In this design each core can still directly reach all memory in the computer, but the speed of access can be very different for different parts of the memory. In the case of the figure above, each core in a given package has fast access to memory directly attached to the package and slower access to the memory attached to the other package. So even though from a logical point of view there is just a single large memory space with a single (physical) address space, but from a performance part of view not all memory is equal. This is called a Non-Uniform Memory Access or NUMA design. NUMA is transparent with respect to correctness of programs but it is not fully transparent (or sometimes not transparent at all) when it comes to performance, and it is something that has to be taken into account when running software on such a design.

All current multiple-socket server CPUs use a NUMA architecture, e.g., the Intel Xeon, AMD EPYC and IBM POWER processors. Probably the largest NUMA design in terms of the number of sockets was the SGI Altix UV system which could scale to 64 sockets. After the merger with HPE it was renamed to HPE Superdome Flex. (The current version as of 2025 scales to only 32 sockets.) Currently one may even have NUMA within a chip. This was very pronounced with the first generation AMD EPYC server processor code-named Naples, which had 4 chiplets each with up to 8 cores and their own memory, and those chiplets were linked together via an internal Infinity Fabric network (and the same network was also used to link two sockets). It is still somewhat present in newer AMD CPUs also, though mostly in a different way that we will return to later in this course. It is also showing up in the higher core count Intel Sapphire Rapids CPUs launched in early '2023, where a single socket should be treated as 4 NUMA regions each with a quarter of the memory connected to the socket.

A look at the software side¶

On the software side, shared memory processors are exploited through the mechanism of processes with threads.

A process is an operating system concept. It is basically a program being executed. It is created when you start an app on your phone, click on a .exe file in Windows or most of the times when you type a command in Linux. In modern operating systems, each process has an amount of (virtual) memory that processes cannot access and can have exclusive access to files etc. So it is the entity that owns a part of the shared resources.

In the old days, like in the days of MS-DOS, the operating system of most PCs in the '80s, there was only a single stream of instructions executed in the context of a process (and MS-DOS didn't even have a true notion of multiple processes). The early versions of UNIX had decent support for multiple processes but could support only one instruction stream per process.

The problem is that in such designs a single application cannot easily exploit multiple processors. This was solved by threads. A thread is an instruction stream that is being executed in a process with an execution path that is independent on that of other threads. Threads of the same process share all resources. Every thread can see all memory of the process. Even though there is some thread-private memory this is not protected from access by other threads. Things like file descriptors (the structure that is created when you open a file) are also shared in a process.
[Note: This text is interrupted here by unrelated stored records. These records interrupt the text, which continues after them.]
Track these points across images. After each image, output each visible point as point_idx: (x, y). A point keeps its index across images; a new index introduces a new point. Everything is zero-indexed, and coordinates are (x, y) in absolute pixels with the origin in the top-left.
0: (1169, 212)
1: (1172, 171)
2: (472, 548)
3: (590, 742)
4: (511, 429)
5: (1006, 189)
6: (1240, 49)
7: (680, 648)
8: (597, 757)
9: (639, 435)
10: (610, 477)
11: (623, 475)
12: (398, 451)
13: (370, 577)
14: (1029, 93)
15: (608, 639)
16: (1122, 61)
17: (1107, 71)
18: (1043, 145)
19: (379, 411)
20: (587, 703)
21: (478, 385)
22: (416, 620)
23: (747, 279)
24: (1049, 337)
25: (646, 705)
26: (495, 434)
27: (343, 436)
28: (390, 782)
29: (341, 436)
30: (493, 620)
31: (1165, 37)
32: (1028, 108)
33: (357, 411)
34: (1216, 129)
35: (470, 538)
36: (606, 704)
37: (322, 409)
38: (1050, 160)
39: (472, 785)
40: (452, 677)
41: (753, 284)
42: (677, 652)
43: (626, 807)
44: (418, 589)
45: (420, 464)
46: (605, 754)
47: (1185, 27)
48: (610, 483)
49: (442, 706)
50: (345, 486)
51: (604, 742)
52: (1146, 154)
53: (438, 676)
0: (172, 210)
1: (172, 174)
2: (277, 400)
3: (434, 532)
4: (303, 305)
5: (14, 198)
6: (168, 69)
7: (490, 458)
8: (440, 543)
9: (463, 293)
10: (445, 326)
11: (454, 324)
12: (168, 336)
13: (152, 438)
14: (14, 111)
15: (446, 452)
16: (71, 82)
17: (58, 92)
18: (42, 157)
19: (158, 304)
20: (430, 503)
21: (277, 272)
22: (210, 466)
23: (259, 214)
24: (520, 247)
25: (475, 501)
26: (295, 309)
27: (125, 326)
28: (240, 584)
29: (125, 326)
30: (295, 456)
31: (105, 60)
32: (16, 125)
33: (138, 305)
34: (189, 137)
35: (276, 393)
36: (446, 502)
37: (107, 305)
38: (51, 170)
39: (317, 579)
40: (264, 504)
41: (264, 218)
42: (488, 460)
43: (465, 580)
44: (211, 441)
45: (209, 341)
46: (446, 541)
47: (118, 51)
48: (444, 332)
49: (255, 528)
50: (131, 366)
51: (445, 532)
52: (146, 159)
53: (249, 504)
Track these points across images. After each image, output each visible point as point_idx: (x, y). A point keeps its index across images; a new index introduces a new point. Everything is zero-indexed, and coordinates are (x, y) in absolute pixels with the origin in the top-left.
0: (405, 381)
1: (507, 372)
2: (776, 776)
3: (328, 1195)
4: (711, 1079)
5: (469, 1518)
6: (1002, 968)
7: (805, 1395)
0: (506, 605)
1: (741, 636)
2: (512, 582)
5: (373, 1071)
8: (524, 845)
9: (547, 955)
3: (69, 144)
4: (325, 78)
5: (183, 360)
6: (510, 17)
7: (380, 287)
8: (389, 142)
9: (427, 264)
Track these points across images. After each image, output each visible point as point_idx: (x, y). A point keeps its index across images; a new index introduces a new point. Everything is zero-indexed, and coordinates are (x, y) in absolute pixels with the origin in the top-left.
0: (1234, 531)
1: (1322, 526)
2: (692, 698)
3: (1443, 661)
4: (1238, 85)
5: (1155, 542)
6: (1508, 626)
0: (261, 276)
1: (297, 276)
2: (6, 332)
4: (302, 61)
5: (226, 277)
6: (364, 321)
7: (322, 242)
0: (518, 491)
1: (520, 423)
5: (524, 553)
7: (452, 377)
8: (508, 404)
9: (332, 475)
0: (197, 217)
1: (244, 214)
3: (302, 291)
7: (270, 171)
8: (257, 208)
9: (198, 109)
Threads can run on different cores, though one core can also execute multiple threads (just as one core in older operating systems could execute multiple processes) by the mechanism of time sharing: The processor continuously switches between the execution of different threads. In modern operating systems users may have thousands of threads running simultaneously, though typically most of these threads are not very active.

Consider, e.g, this thread and process view from the Mac laptop the author of these notes used to use:

Thread and process overview on a Mac

The laptop on which this screenshot was made had only two physical cores, yet was running 315 processes with a total of 1436 threads. Some processes use only a single thread, like the clang process at the top, which is a C compiler. But, e.g., Google Chrome was playing a video at that time and had 50 threads, not counting the 16 of a helper process. Most threads are really background threads that are waiting for input, e.g., keyboard input, data arriving from the network, etc.

When running scientific software one often needs to take control of the computational threads. These threads can use almost the full capacity of a core and for reasons that will become clearer later in this course it is important to keep them on separate cores and not use more of those threads than there are cores.

Remark

NVIDIA also abuses the word "thread" as the so-called threads on an NVIDIA GPU are not independent of each other but need to execute in synchrony in groups of 32 called a warp. The warp is a much closer equivalent to a thread on the CPU.

Hardware threads¶

Threads in the context of operating systems should not be confused with so-called hardware threads.

A problem with large superscalar processing cores is that often a single instruction stream does not contain enough parallelism to exploit all compute resources in such a core. This is certainly the case for code with lots of tests with unpredictable results. For those applications it may be beneficial to try to run multiple instruction streams simultaneously on a single physical core. So some CPUs can split up a physical core in multiple virtual cores. Each virtual core has its own architectural register set, but the threads running on those virtual cores effectively compete for all resources of the core. To the operating system, the virtual cores are seen as the actual cores on which threads are scheduled. So if, e.g., you have a computer with 1 socket and 8 cores that can each support 2 virtual cores, the operating system will report the computer as having 16 cores (though it may understand that these are actually 8 pairs of two).

This technology is known under different names. The generic name is Simultaneous Multi-Threading or SMT which is also the term used by IBM for its POWER CPUs and by AMD for its Zen architecture CPUs (Ryzen and EPYC). Intel uses the term hyper-threading instead and Oracle used the term hardware threading when it was building its own SPARC-based CPUs.

The gain one can get from enabling SMT depends a lot on the architecture of the CPU and on the application. E.g., on the regular Intel Xeon or Core i7/i9 CPUs the gain is often rather limited. However, on the Xeon Phi (a chip that Intel made for HPC and is a descendant of the original Pentium architecture) in the KNC (Knights Corner) generation you needed to use at least two hardware threads on each core to extract the full performance of the core at it was not capable to fetch and decode instructions from one hardware thread in subsequent clock cycles. Intel architecture cores in modern PCs that support SMT all support only two virtual cores per physical core. The Xeon Phi however supported four, and some recent IBM POWER processors support 8-way SMT.

SMT is fully transparent for software when it comes to correctness of programs, but it is not transparent when it comes to performance. As the benefit for scientific applications is not always that large, it is not always enabled on supercomputers. But even when it is enabled, with a careful selection of options when you start a process in a job you may still limit your use to a single virtual core per physical core, even though that would still have a (very) small performance penalty compared to a system where SMT is explicitly disabled.

Programming shared memory¶

Automatic parallelisation is less successful than automatic vectorisation. So in most cases you'll have to do the work as a programmer. There are several approaches that we will discuss later in the chapter on middleware.

Of course one can exploit shared memory parallelism easily in cases where you have to do a large number of independent runs that don't need that much memory so that you can simply start a run on each core. But in other cases it will require a bit more work to exploit the shared memory level of parallelism, and even a redesign of algorithms as the best sequential one may not be the best in a parallel implementation.

And even as a user you need to be aware of shared memory parallelism as you will often need to tell the program how many threads it should use, or may need to help it a bit to link threads to specific cores in the proper way.